(Revision comparison data)
:::
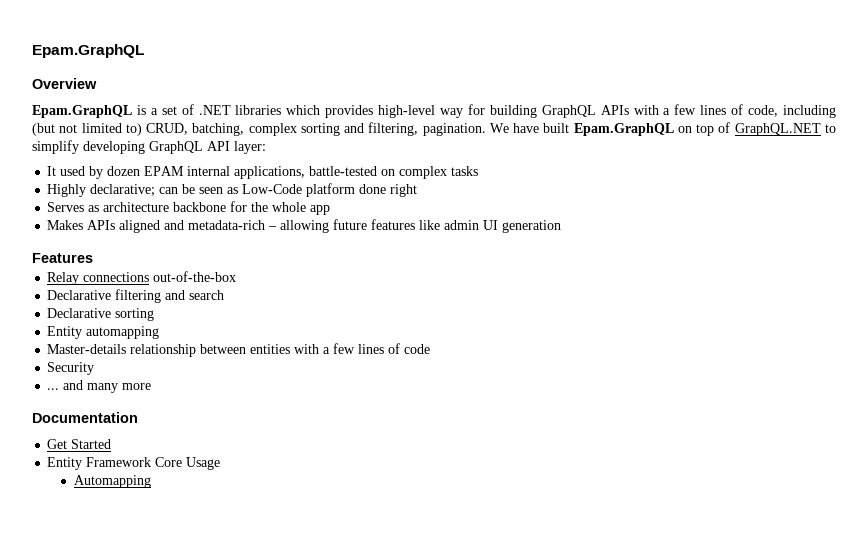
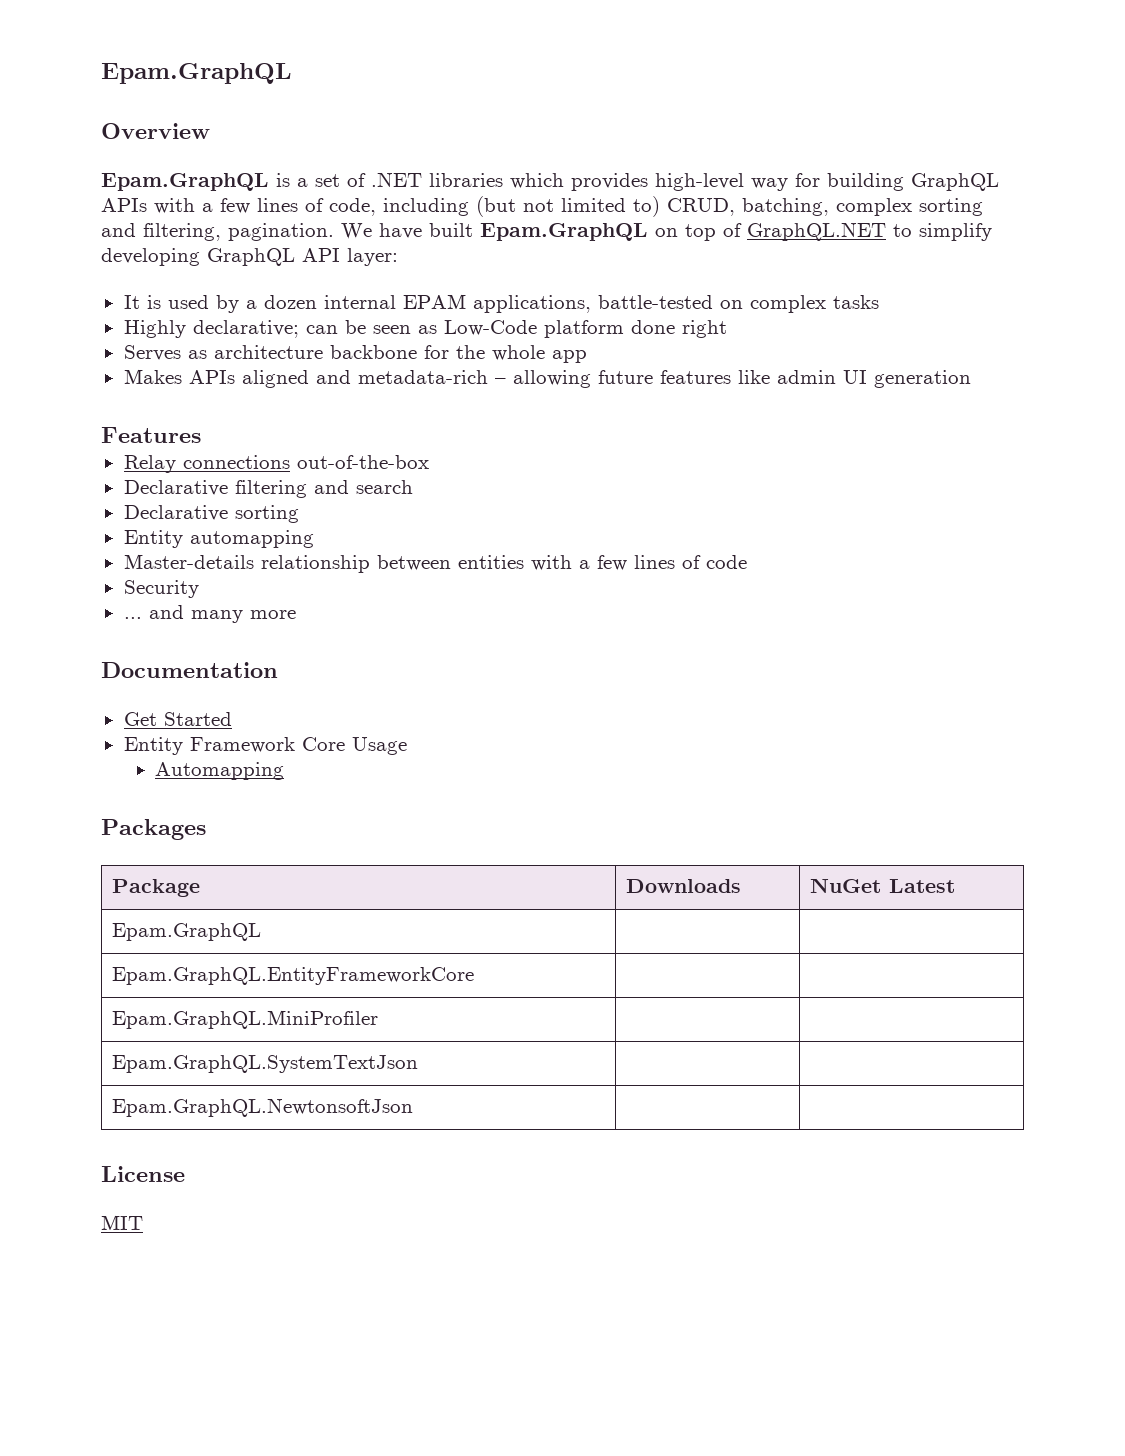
(57, 171) none -> [146,295,161,309] is
[107,166,231,176] dozen EPAM internal -> [245,294,466,309] a dozen internal EPAM
(152, 481) none -> [101,819,206,840] [112,879,201,897] [626,879,742,893] [810,878,956,893] [112,923,262,941] [112,967,475,985] [112,1010,379,1029] [112,1055,419,1073] [112,1098,414,1117] [101,1166,185,1182] [101,1215,143,1230] // Packages // Package | Downloads | NuGet Latest // Epam.GraphQL | | // Epam.GraphQL.EntityFrameworkCore | | // Epam.GraphQL.MiniProfiler | | // Epam.GraphQL.SystemTextJson | | // Epam.GraphQL.NewtonsoftJson | | // License // MIT

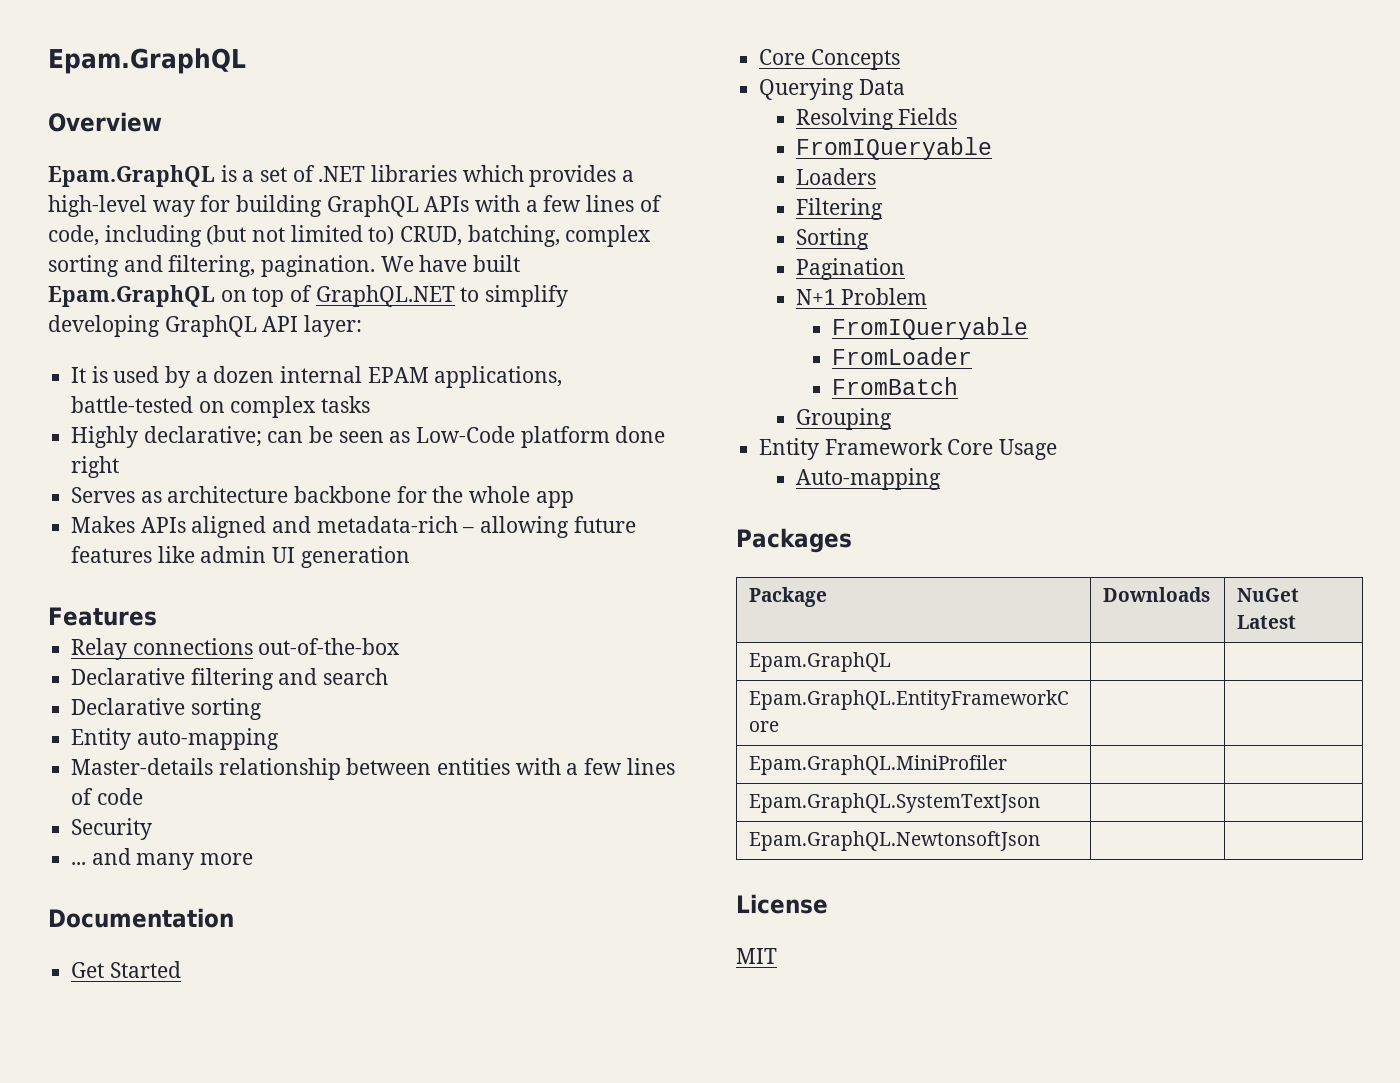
(648, 182) none -> [622,170,635,182] a
[189,530,314,548] automapping -> [136,728,279,750] auto-mapping
(232, 719) none -> [759,49,900,70] [759,78,905,100] [795,108,958,130] [795,137,992,160] [795,168,876,185] [795,198,883,220] [795,228,869,250] [795,258,905,280] [795,288,928,305] [832,317,1029,340] [832,347,973,365] [832,377,959,395] [795,408,892,430] // Core Concepts // Querying Data // Resolving Fields // FromIQueryable // Loaders // Filtering // Sorting // Pagination // N+1 Problem // FromIQueryable // FromLoader // FromBatch // Grouping
[155,762,285,780] Automapping -> [795,468,941,490] Auto-mapping

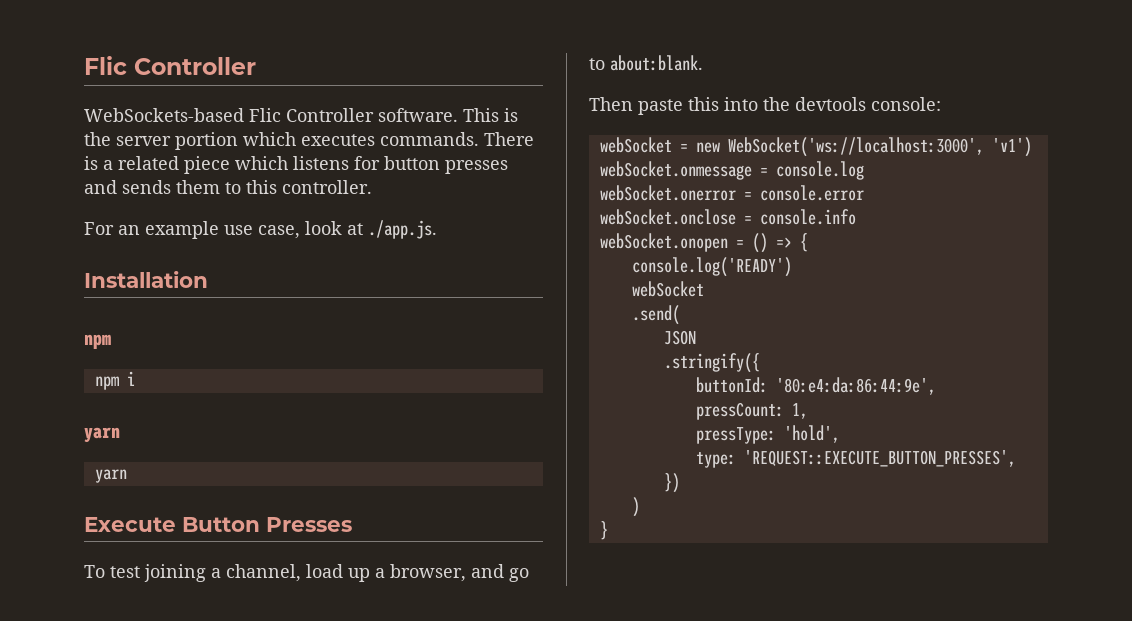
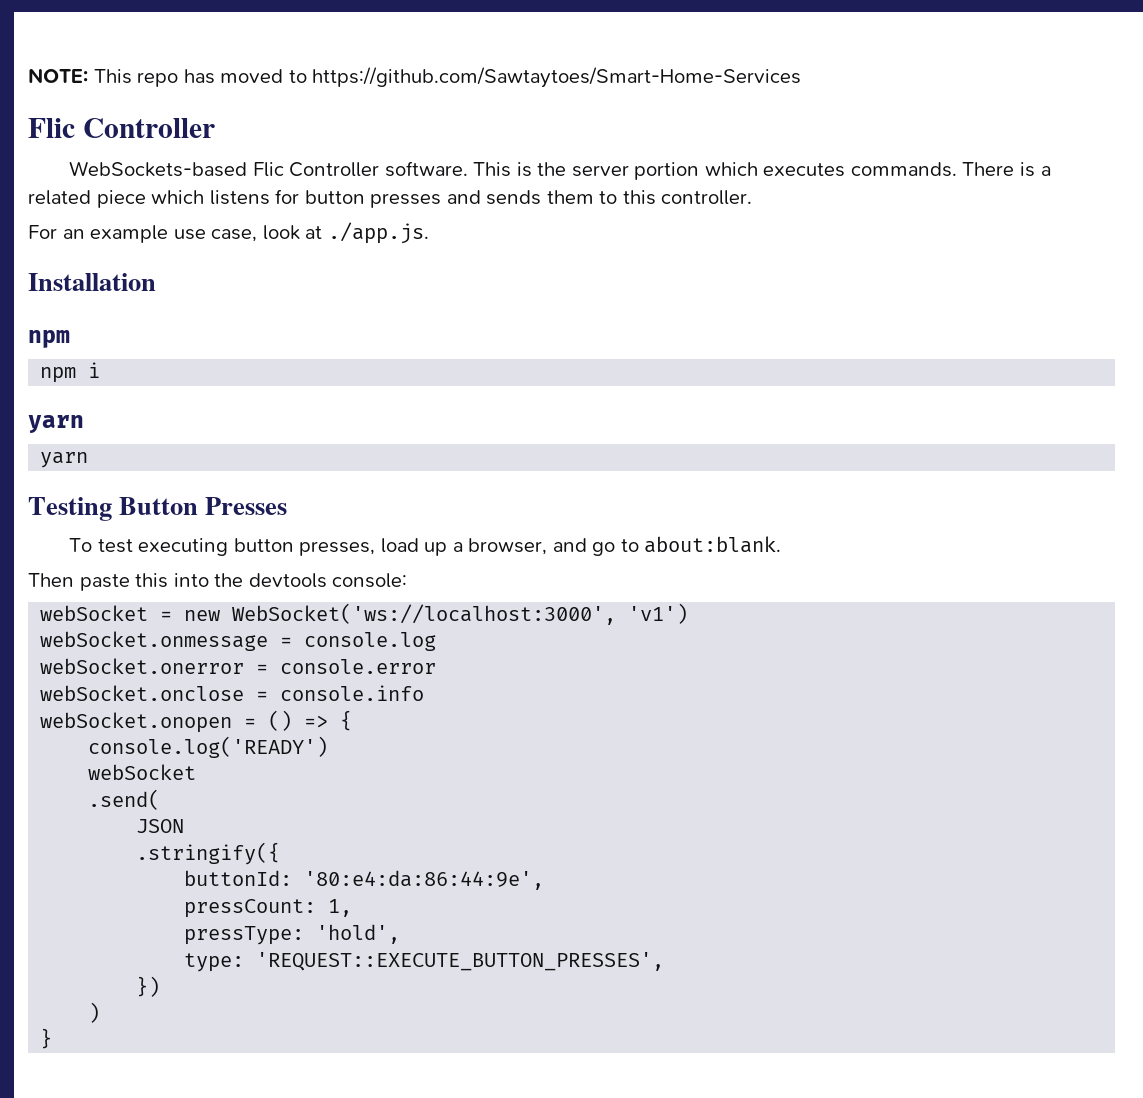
(84, 65) none -> [28,67,802,88] NOTE: This repo has moved to https://github.com/Sawtaytoes/Smart-Home-Services //
[84,517,176,532] Execute -> [28,497,112,521] Testing
[144,564,301,582] joining a channel, -> [138,538,376,556] executing button presses,

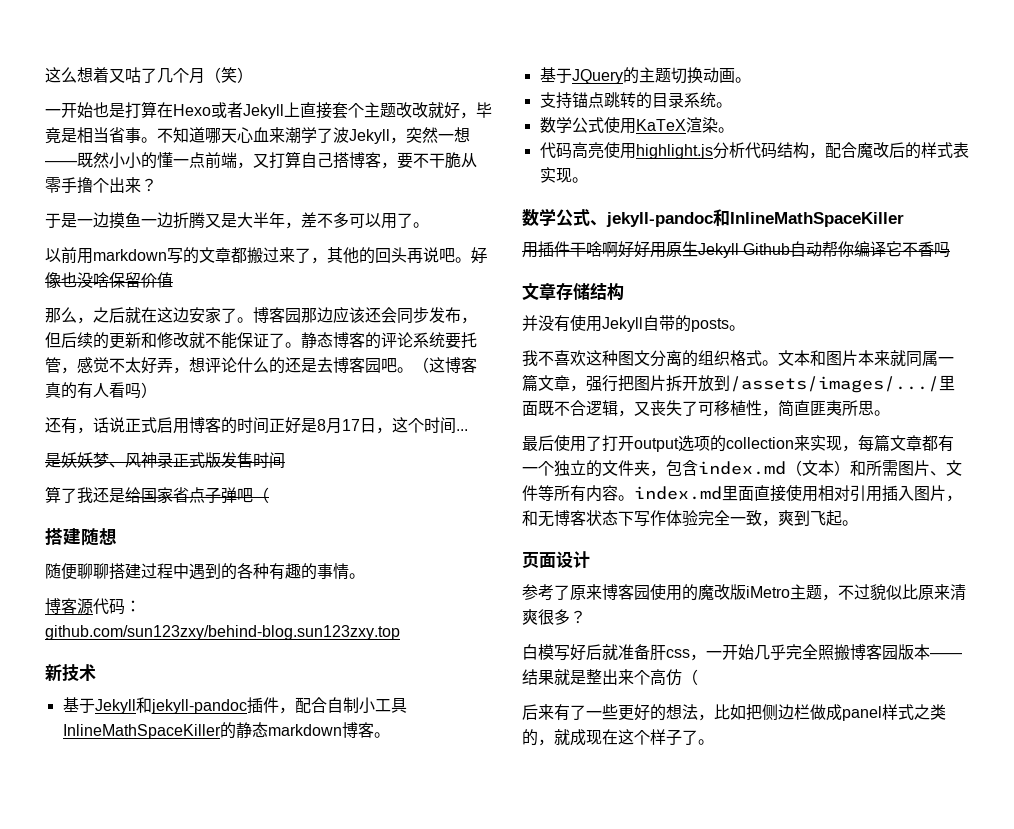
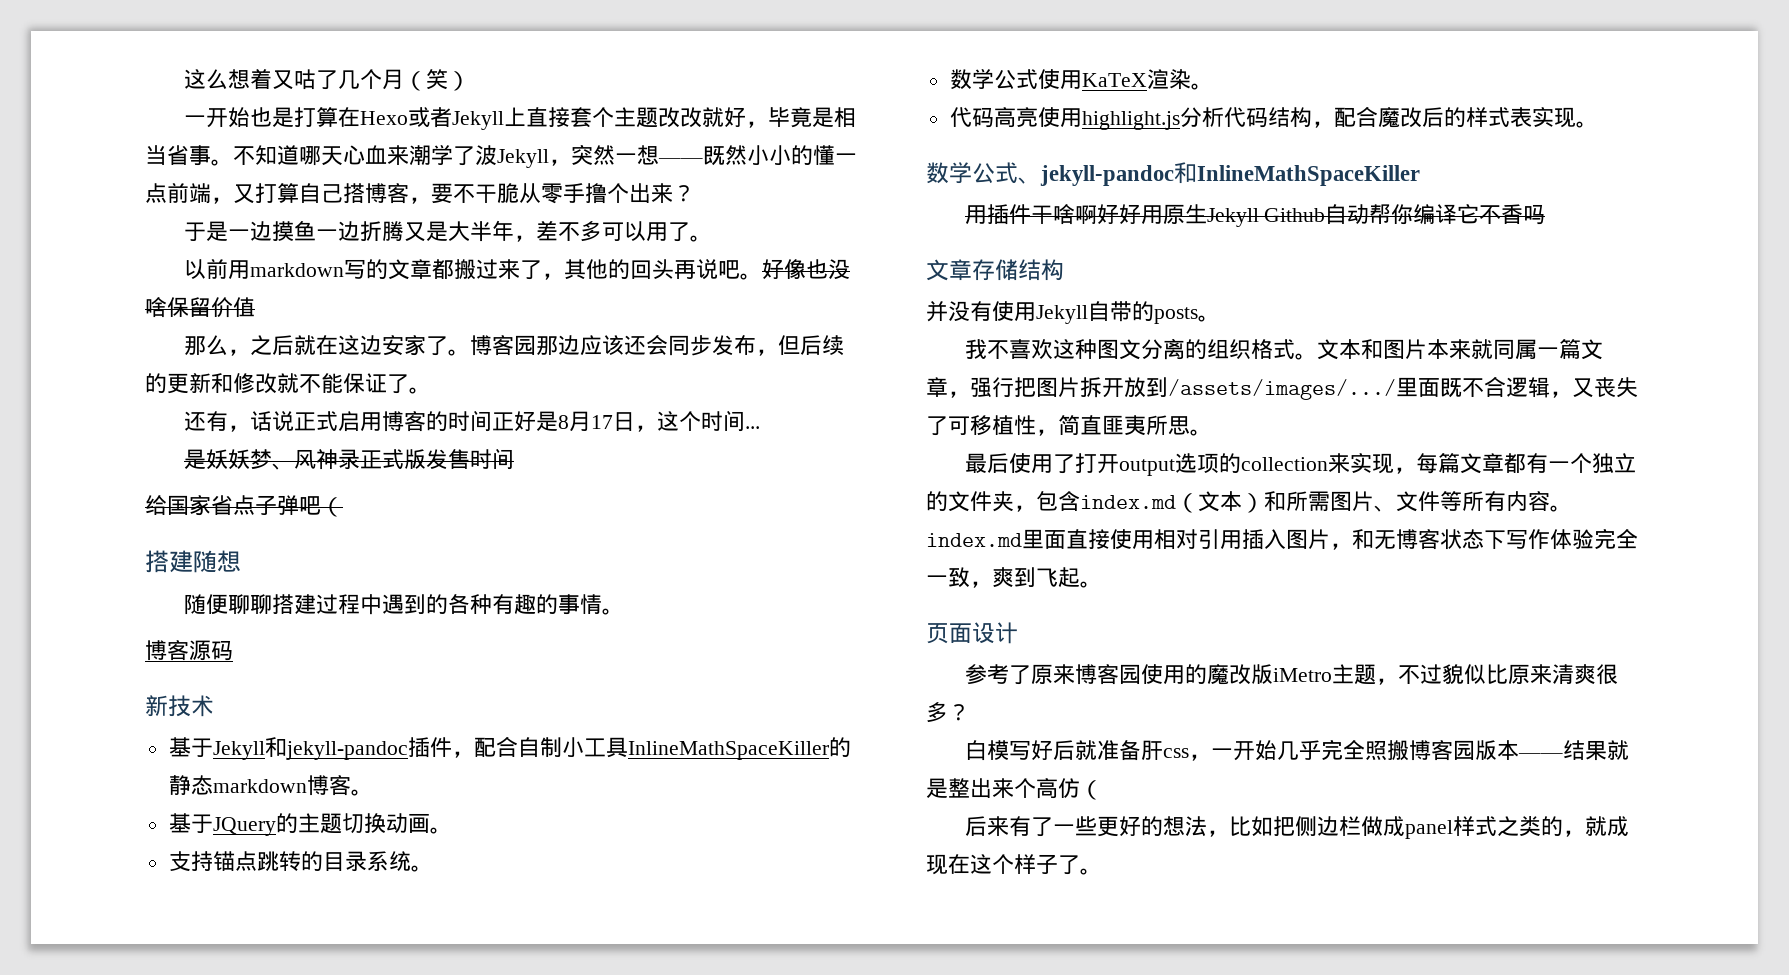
[301,332,477,349] [45,357,477,374] [45,382,157,399] 静态博客的评论系统要托管，感觉不太好弄，想评论什么的还是去博客园吧。（这博客真的有人看吗） -> (431, 390) none
[45,486,125,503] 算了我还是 -> (514, 459) none
[93,598,141,615] [45,625,400,640] 代码：github.com/sun123zxy/behind-blog.sun123zxy.top -> [211,640,233,661] 码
:::
▶ [AIM OF THE EXERCISE] Begin at the first line of the data above and repeat each line exactly, stopping after the line containing "(84, 65) none". Omit the pictures.

▶ [RESPONSE TO THE TASK]
(57, 171) none -> [146,295,161,309] is
[107,166,231,176] dozen EPAM internal -> [245,294,466,309] a dozen internal EPAM
(152, 481) none -> [101,819,206,840] [112,879,201,897] [626,879,742,893] [810,878,956,893] [112,923,262,941] [112,967,475,985] [112,1010,379,1029] [112,1055,419,1073] [112,1098,414,1117] [101,1166,185,1182] [101,1215,143,1230] // Packages // Package | Downloads | NuGet Latest // Epam.GraphQL | | // Epam.GraphQL.EntityFrameworkCore | | // Epam.GraphQL.MiniProfiler | | // Epam.GraphQL.SystemTextJson | | // Epam.GraphQL.NewtonsoftJson | | // License // MIT

(648, 182) none -> [622,170,635,182] a
[189,530,314,548] automapping -> [136,728,279,750] auto-mapping
(232, 719) none -> [759,49,900,70] [759,78,905,100] [795,108,958,130] [795,137,992,160] [795,168,876,185] [795,198,883,220] [795,228,869,250] [795,258,905,280] [795,288,928,305] [832,317,1029,340] [832,347,973,365] [832,377,959,395] [795,408,892,430] // Core Concepts // Querying Data // Resolving Fields // FromIQueryable // Loaders // Filtering // Sorting // Pagination // N+1 Problem // FromIQueryable // FromLoader // FromBatch // Grouping
[155,762,285,780] Automapping -> [795,468,941,490] Auto-mapping

(84, 65) none -> [28,67,802,88] NOTE: This repo has moved to https://github.com/Sawtaytoes/Smart-Home-Services //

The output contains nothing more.